━━ Page text ━━

A journey of Terraforming Azure PART 1
Table of Content
- Introduction
- Before automation
- First try
- Registry erzats
- Pipeline templates
- Second Attempt
- VCS workflow
- Conclusion
1- Introduction
Few years ago, as I started discovering cloud along with Infrastructure as Code, I had trouble understanding what everyone was talking about with CI/CD pipelines for Terraform. I had a rough idea of how it was supposed to work for application deployment, but struggled to understand how it worked. This piece will tell you the story of how, as I slowly progressed using Terraform, I iteratively improved my provisioning workflow, from my local laptop to azure pipelines.
This is the first article of a series. We will draw the high level concepts in this first post, before diving into each solution I came up with in the next ones.
2- Before automation
We talked before about the Terraform workflow. See diagram below:
This is the foundational workflow. So before even trying to automate, I was using this very workflow, locally, with a local state. But as we also discussed before, local state can only get you so far, and has to be replaced by a remote backend to enable resilience and collaboration.
This was the only reference I had on how to run Terraform. But how to get from running this locally to this mogical pipeline thingy that was suppose to automate everything?
Well, I first had to understand what it was exactly that we called azure pipelines. To make it simple, it’s a collection of tasks organized in jobs and stages. These tasks can be a number of things like bash scripts, powershell scripts, or packaged binary tasks like docker build, push, etc. This process is setup by writing yaml files describing all the workflow. Finally, the pipelines are programmatically run on some ephemeral compute environment (i.e. VMs or Containers). In case of Azure Pipelines, this compute is called pipeline agents. We’ll leave it as that for now, but agents are also a topic on their own with Microsoft-hosted vs Self-hosted, managed-vmss…
3- First try
Now that I understood the pipeline and agent concept, yes I can be a bit slow sometimes (!), I started thinking how to implement the basic TF workflow with it. Like any other IT professional I had a look at blog posts and forums like good ol’ Stackoverflow to steal find some examples. ^^
And my first iteration was to simply replicate terraform workflow in pipeline agents/runner: validate->plan->(check)->apply
And so I found some people’s work on blogs and even youtube, to eventually make it work. However, everything I found was packaging the whole process in one stage. Ah. Remember I was telling you about how pipeline tasks were organized? Well the highest level is stage
, which contains job(s)

━━━

**The tasks:**
A: From the Terraform article, extract the passage that begins at the words "A journey of" and stops after "to azure pipelines.".
B: In the Terraform article, what is the compute environment that runs Azure Pipelines called?
C: Which steps of the Terraform workflow did the first iteration in the Terraform article replicate in pipeline agents? List them all in order.

━━ Data ━━

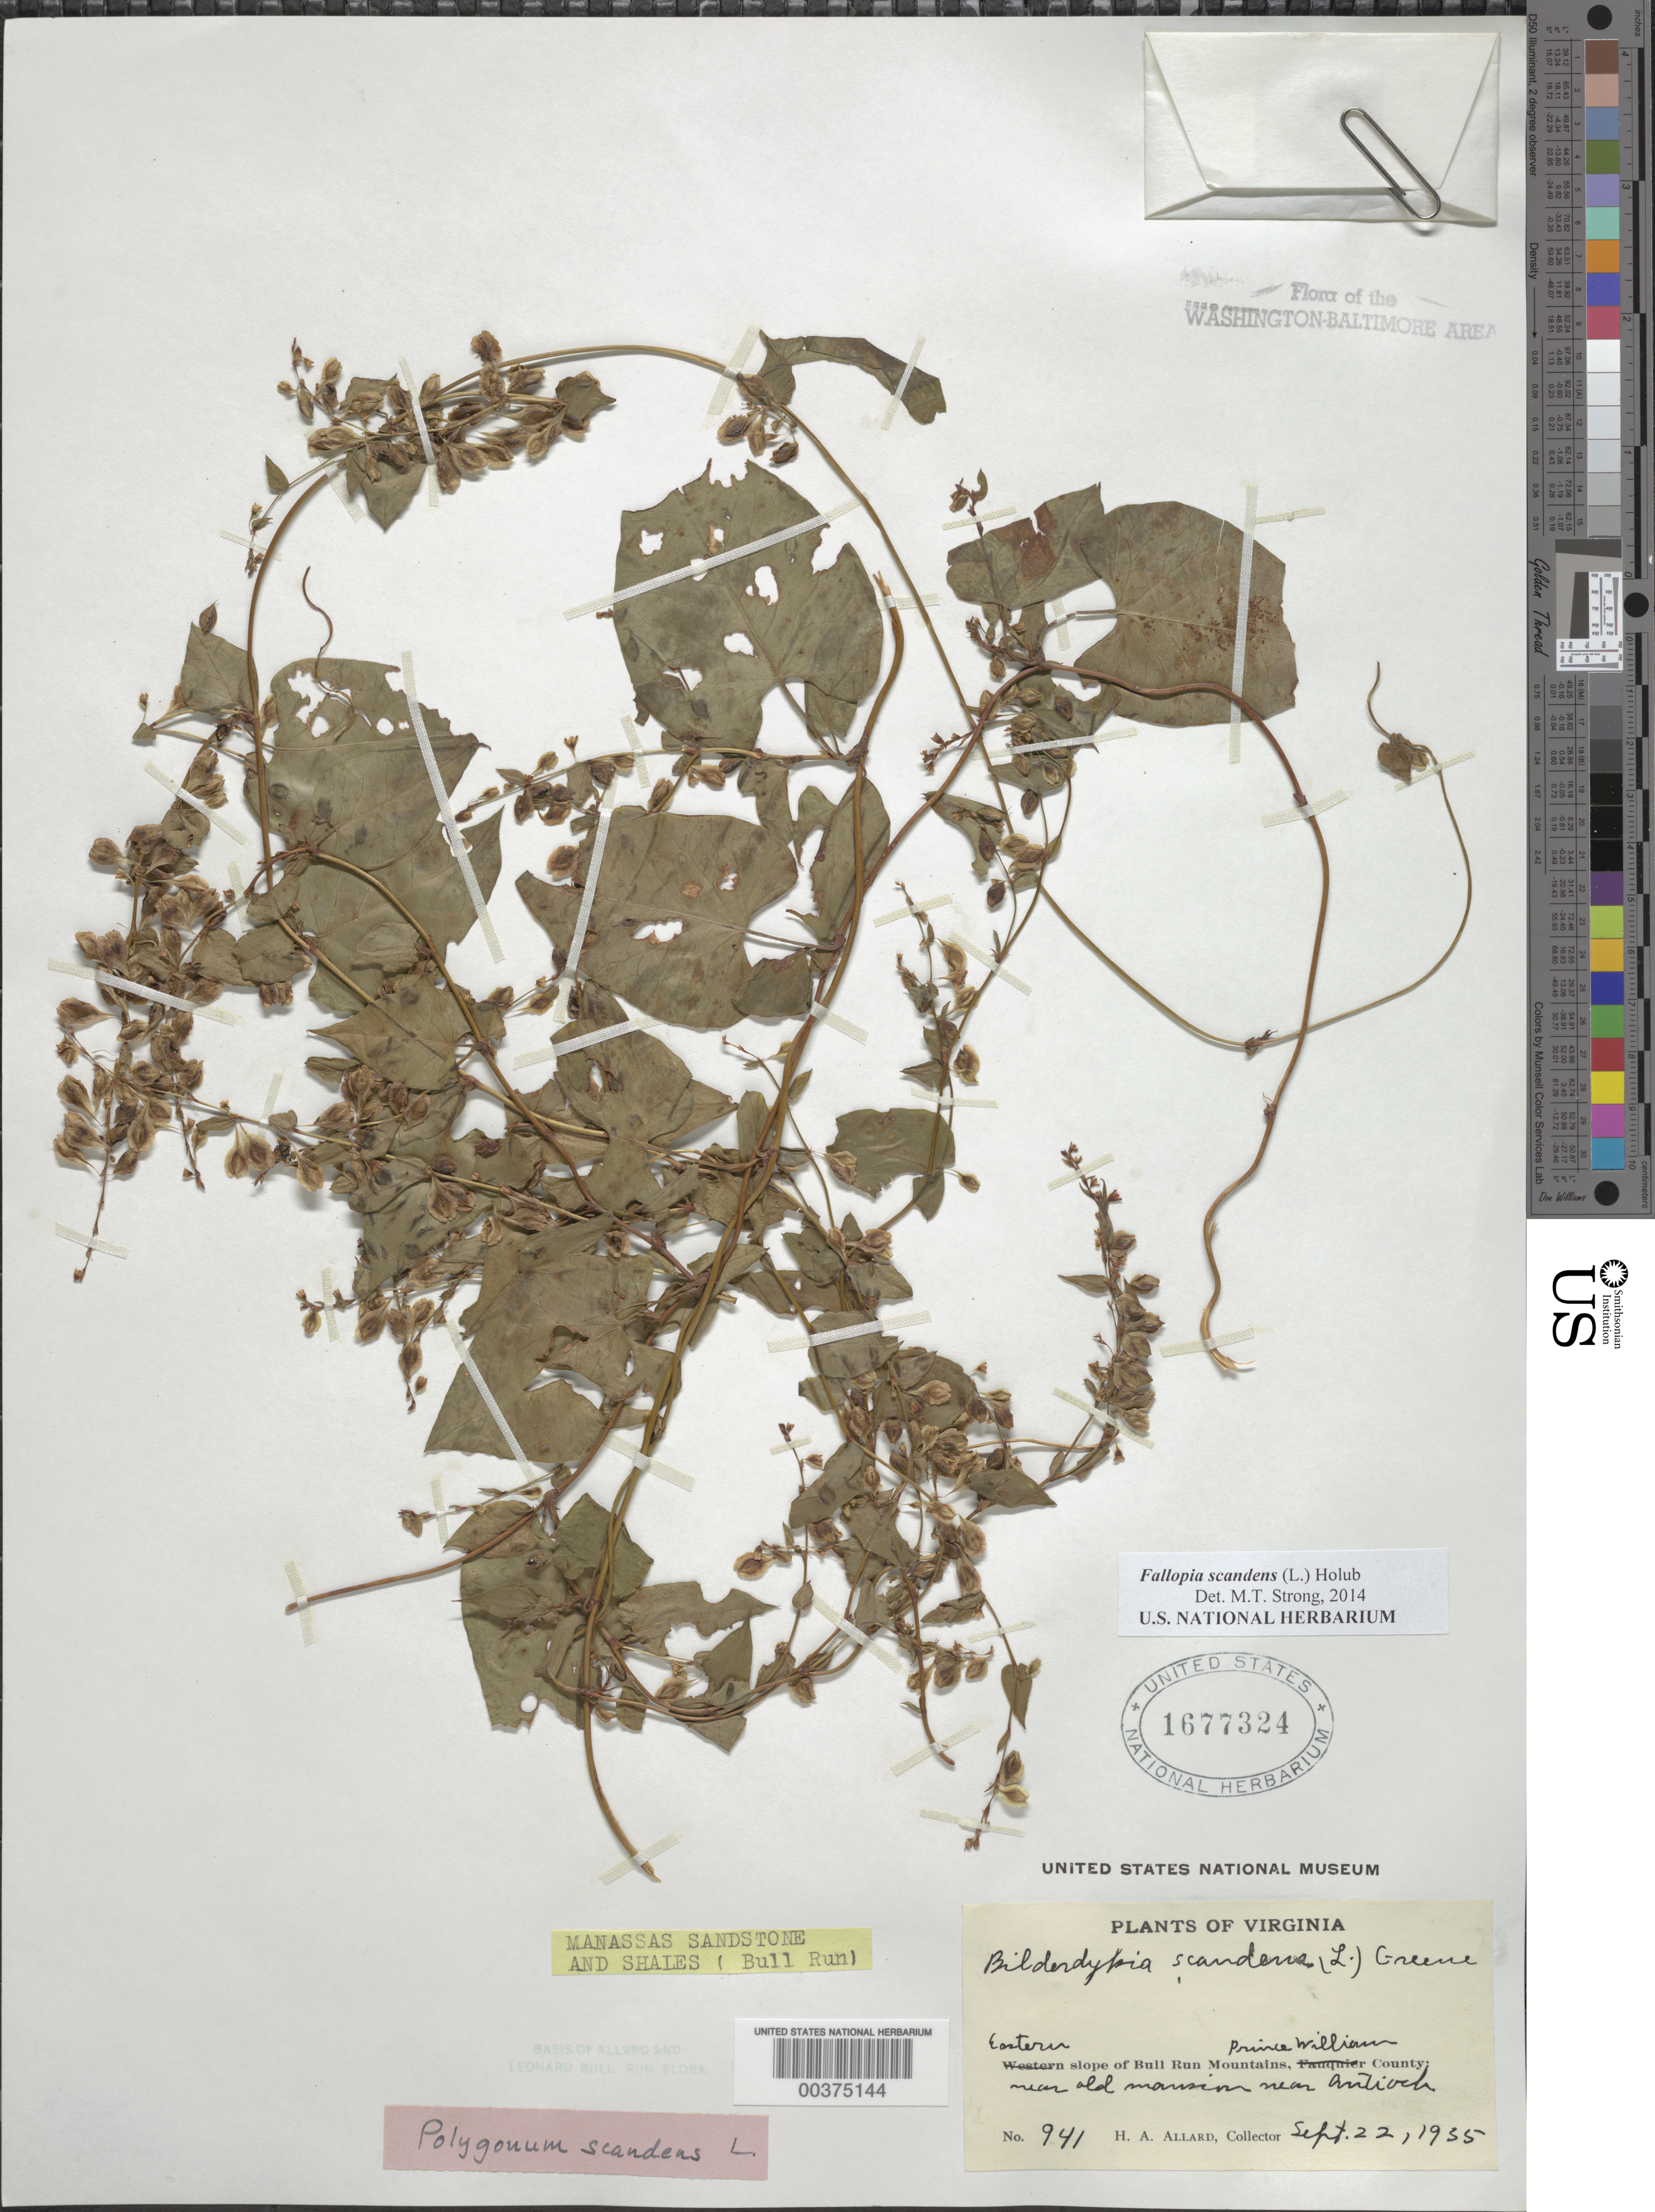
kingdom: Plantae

━━━
━━ Data ━━

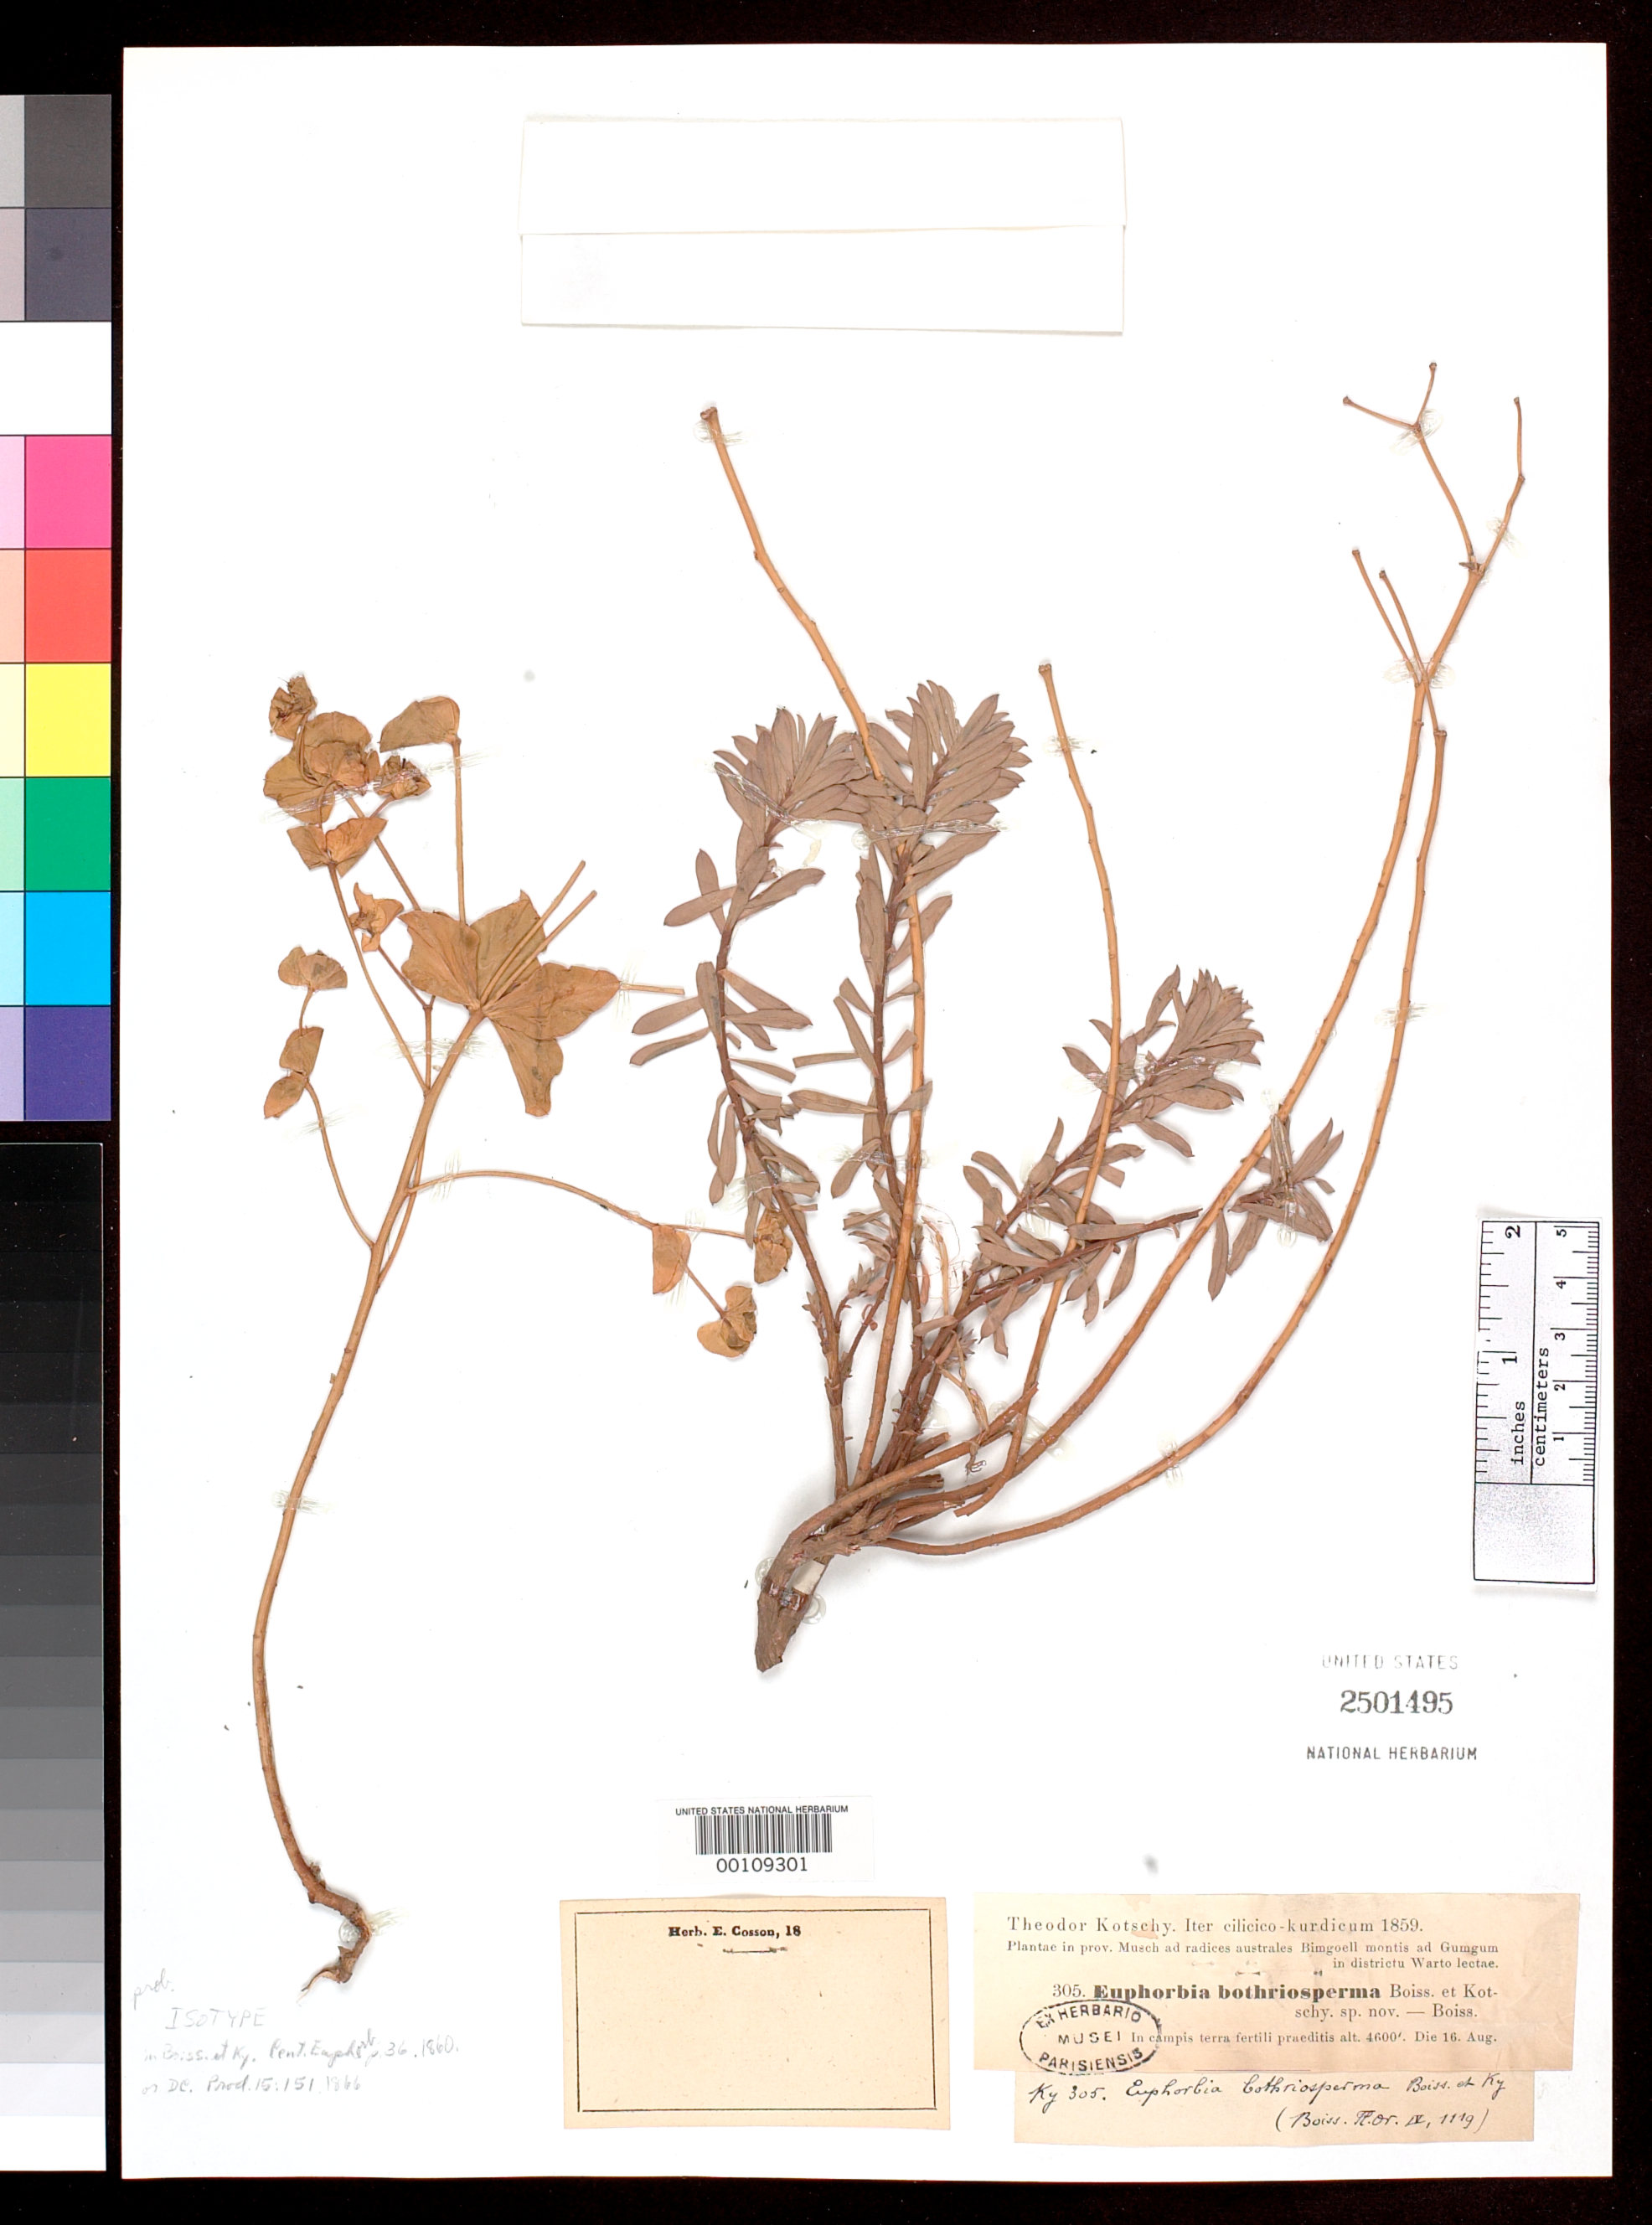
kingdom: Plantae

━━━

**Answer set:**
A:
A journey of Terraforming Azure PART 1
Table of Content
- Introduction
- Before automation
- First try
- Registry erzats
- Pipeline templates
- Second Attempt
- VCS workflow
- Conclusion
1- Introduction
Few years ago, as I started discovering cloud along with Infrastructure as Code, I had trouble understanding what everyone was talking about with CI/CD pipelines for Terraform. I had a rough idea of how it was supposed to work for application deployment, but struggled to understand how it worked. This piece will tell you the story of how, as I slowly progressed using Terraform, I iteratively improved my provisioning workflow, from my local laptop to azure pipelines.

B: Pipeline agents.

C: validate, plan, check, apply